The Democrat’s handlers didn’t immediately return Empower Wisconsin’s request for comment Friday, but we do have a sense of where Evers is headed.
Biden on Thursday announced mandatory vaccinations for all federal employees and contractors, shot mandates for workers at businesses with 100 or more employees, and mandatory paid time off for employees to get the injections. The president also called on governors to mandate vaccinations for all school employees.
Biden lambasted Americans who have opted not to get the shot, calling the latest surge in COVID-19 cases “a pandemic of the unvaccinated.”
“And it’s caused by the fact that despite America having [an] unprecedented and successful vaccination program, despite the fact that for almost five months, free vaccines have been available in more than 80,000 different locations, we still have nearly 80 million Americans who have failed to get the shot,” the president said.
While many of Evers’ fellow governors have publicly rebuked the president for his unconstitutional use of broad executive powers, it would appear from previous statements that Wisconsin’s liberal executive will follow the Democratic Party’s titular leader lock, stock and barrel.
Evers has for some time been mulling requiring COVID shots for state employees. State government workers had until Thursday to disclose whether they have been vaccinated or face disciplinary action.
And the governor appears all-in on vaccine mandates for teachers.
Just where he stands on the government forcing private-sector employees to get COVID shots isn’t entirely clear as of publication.
His peers elsewhere have made their objections clear, however.
RepublicanSouth Carolina Gov. Henry McMaster called Biden’s fiats a “war against capitalism.”
Georgia Gov. Brian Kemp, also a Republican, said he would pursue legal options available to the state of Georgia and called the plan a “blatantly unlawful overreach by the Biden administration.”
Mississippi Gov. Tate Reeves said the President has “no authority to require that Americans inject themselves because of their employment at a private business.” While the Republican governor said the vaccine is “life-saving,” Biden’s “unconstitutional move is terrifying.”
Tennessee Republican Gov. Bill Lee on Twitter said the “heavy-handed mandates are the wrong approach.”
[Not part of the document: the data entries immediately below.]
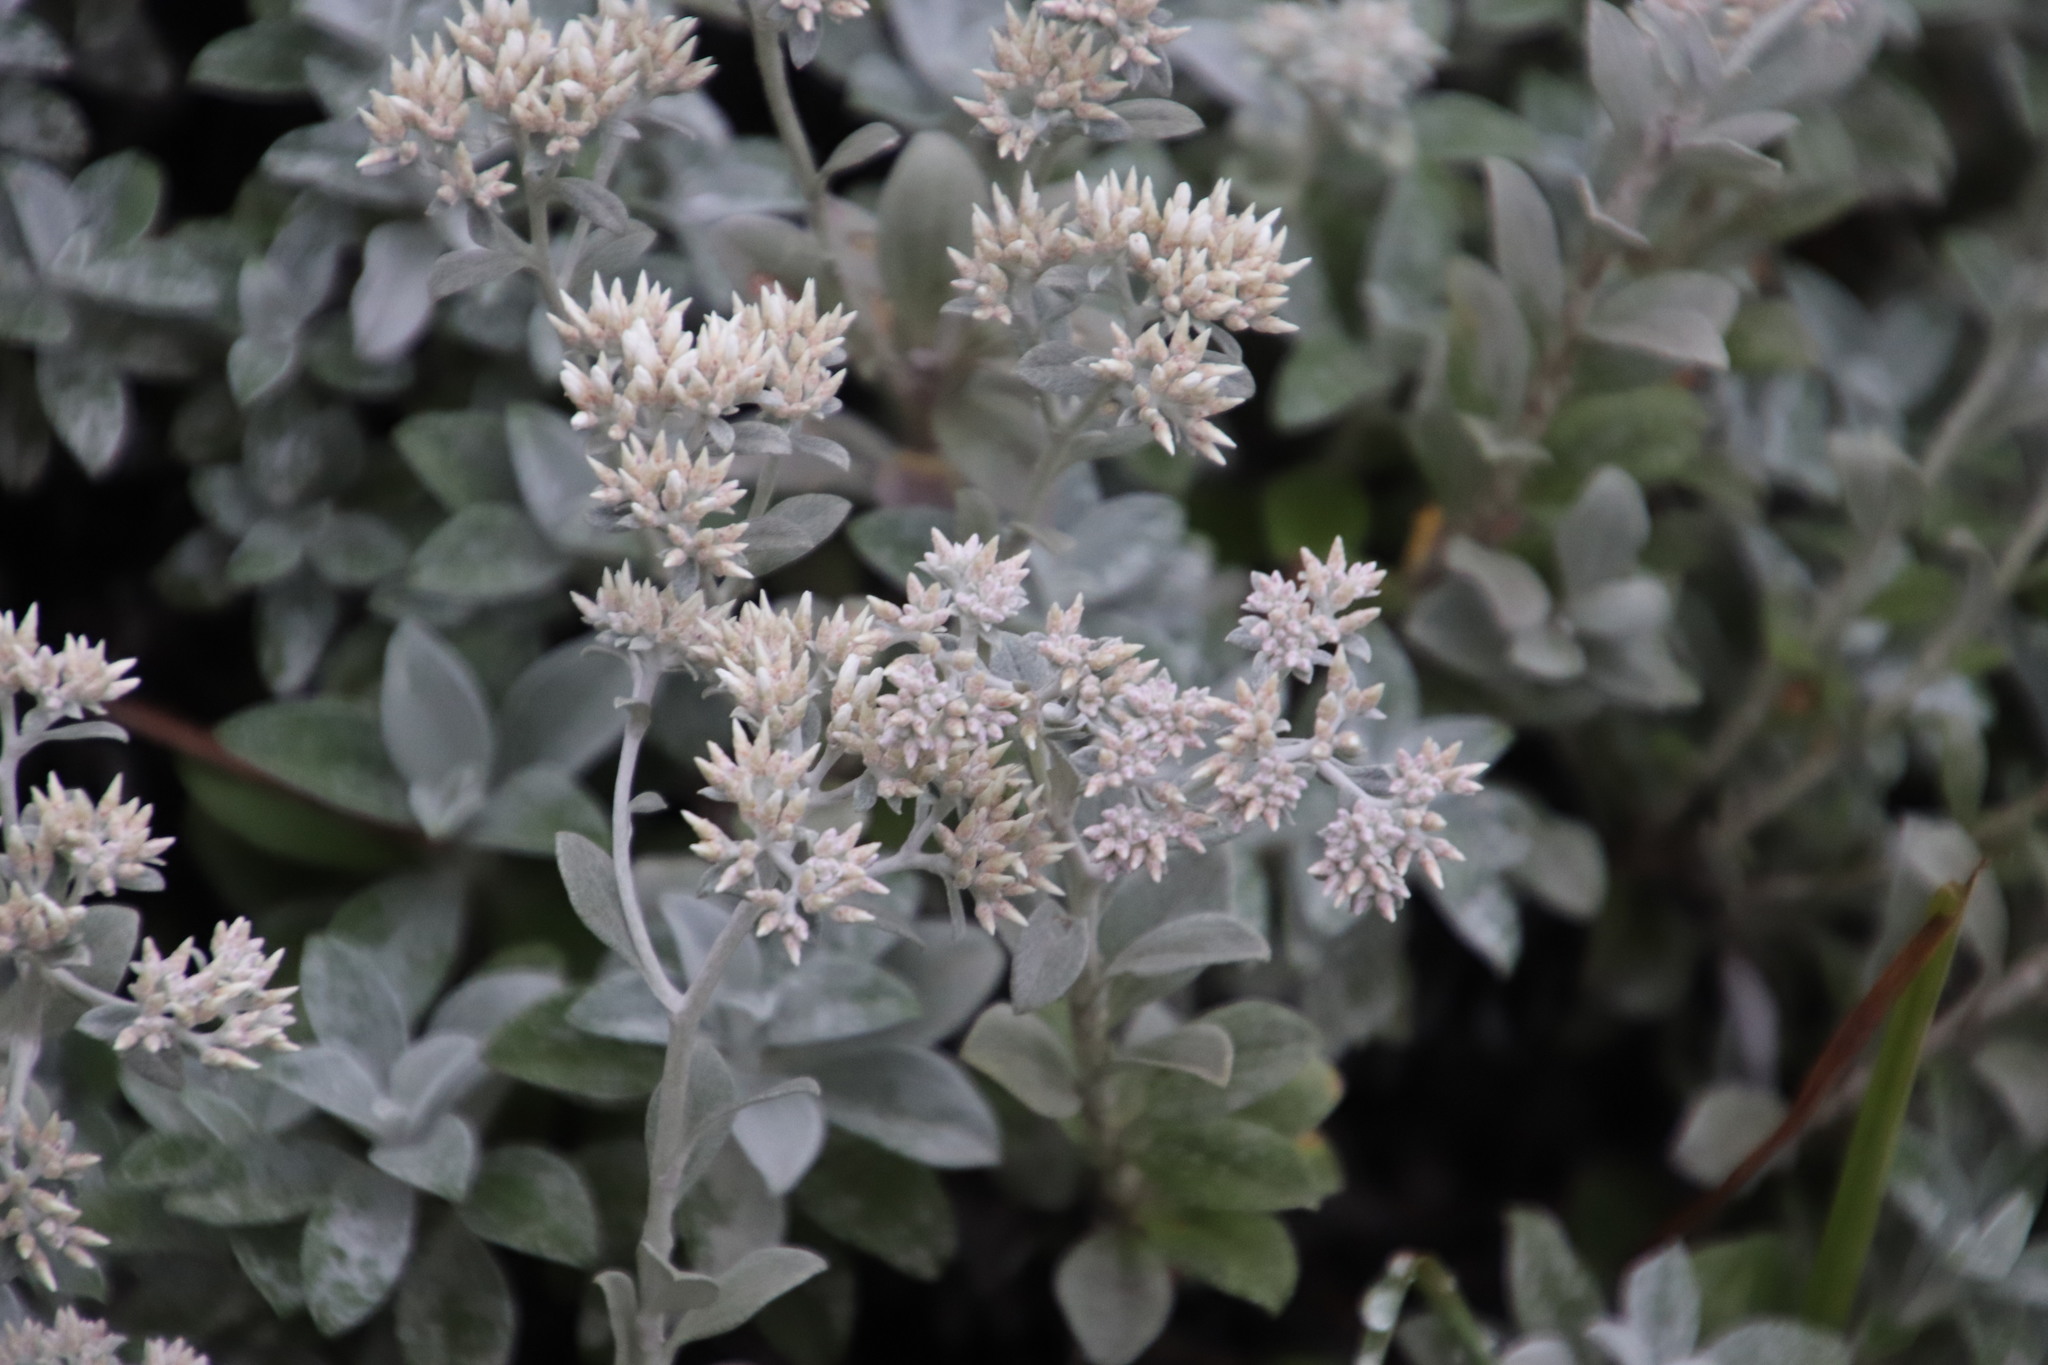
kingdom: Plantae
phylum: Tracheophyta
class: Magnoliopsida
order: Asterales
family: Asteraceae
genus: Helichrysum
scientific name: Helichrysum sutherlandii
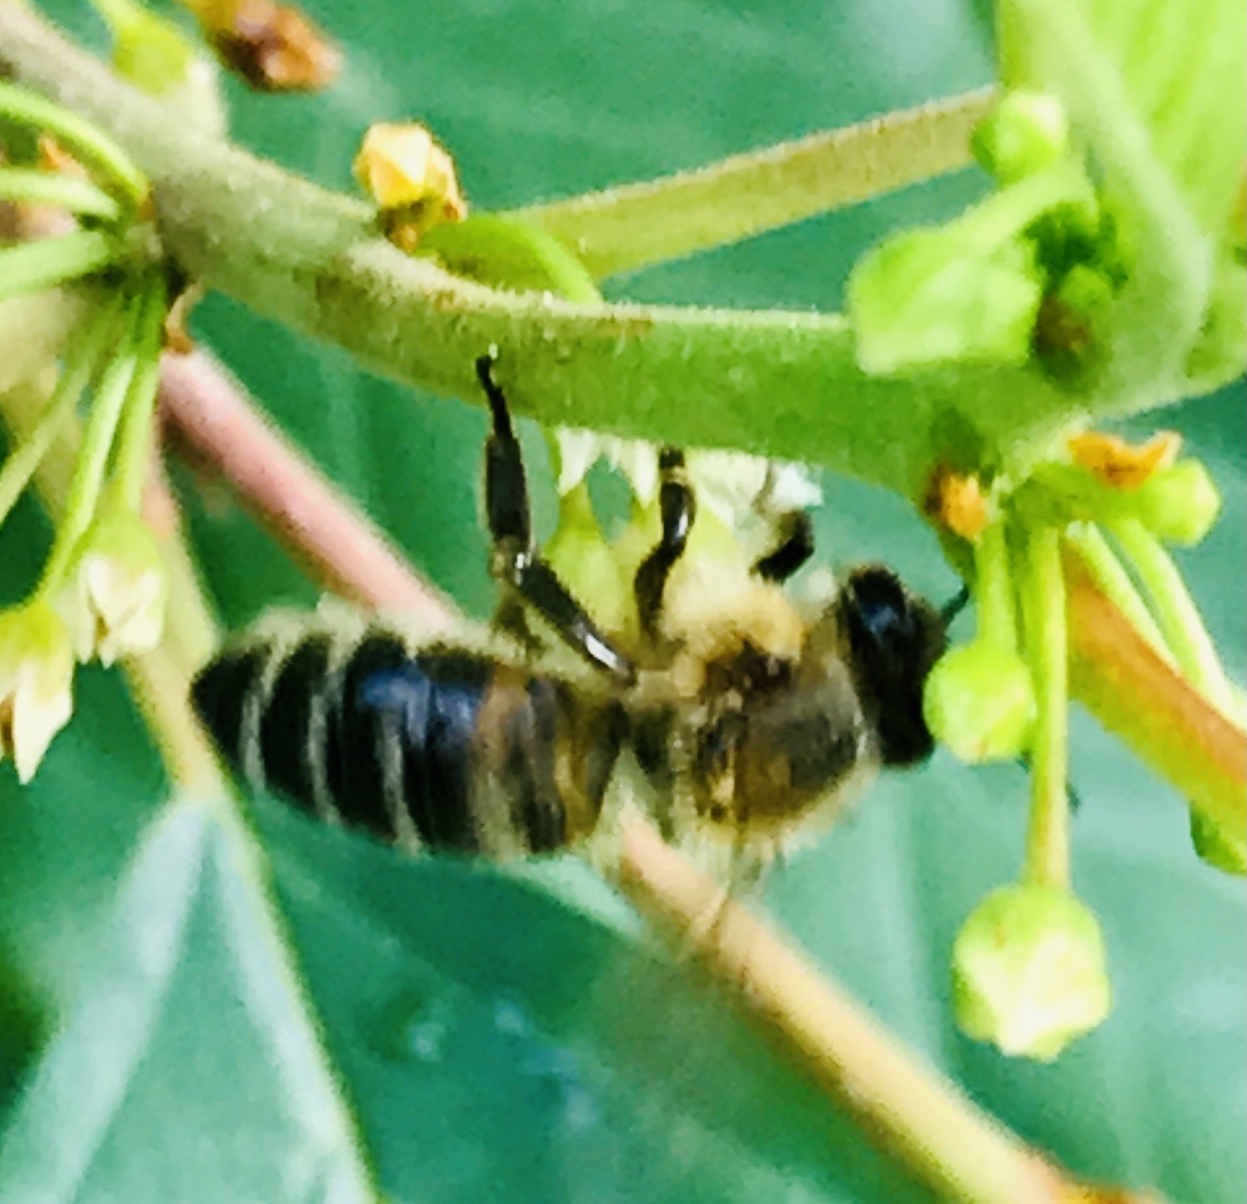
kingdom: Animalia
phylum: Arthropoda
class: Insecta
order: Hymenoptera
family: Apidae
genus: Apis
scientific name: Apis mellifera
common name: Honey bee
In Wisconsin, U.S. Sen. Ron Johnson (R-Oshkosh) described the federal orders are an “outrageous trampling of civil liberties.”
“Today’s announcement by President Biden is a level of coercion that I find highly disturbing,” Johnson said in a statement. “His mandate for all federal employees, federal contractors and private sector employees to get vaccinated is a dangerous precedent for what a U.S. president can unilaterally impose on the American public.”
Sen. Johnson will join Empower Wisconsin at 3 p.m. this afternoon on the Vicki McKenna Show.
Former Lt. Gov. Rebecca Kleefisch, a Republican who just launched her campaign for governor, said, “Biden’s authoritarian actions are totally unconstitutional and more than a step too far. Wisconsin must join other states in a lawsuit demanding we put a stop to this madness. We must protect liberty.”
Even Evers’ leftist neighbor, Illinois Gov. J.B. Pritzker thinks Biden’s mandates are a bridge too far.
“At the moment I don’t have a plan for us to do that, but I do think everyone should get vaccinated,” Pritzker said at an event in Chicago.
“We’re focused on the plan we have in place, which is requiring vaccinations, but for those who cannot, they have the option of testing, so we’ll look at it going forward.”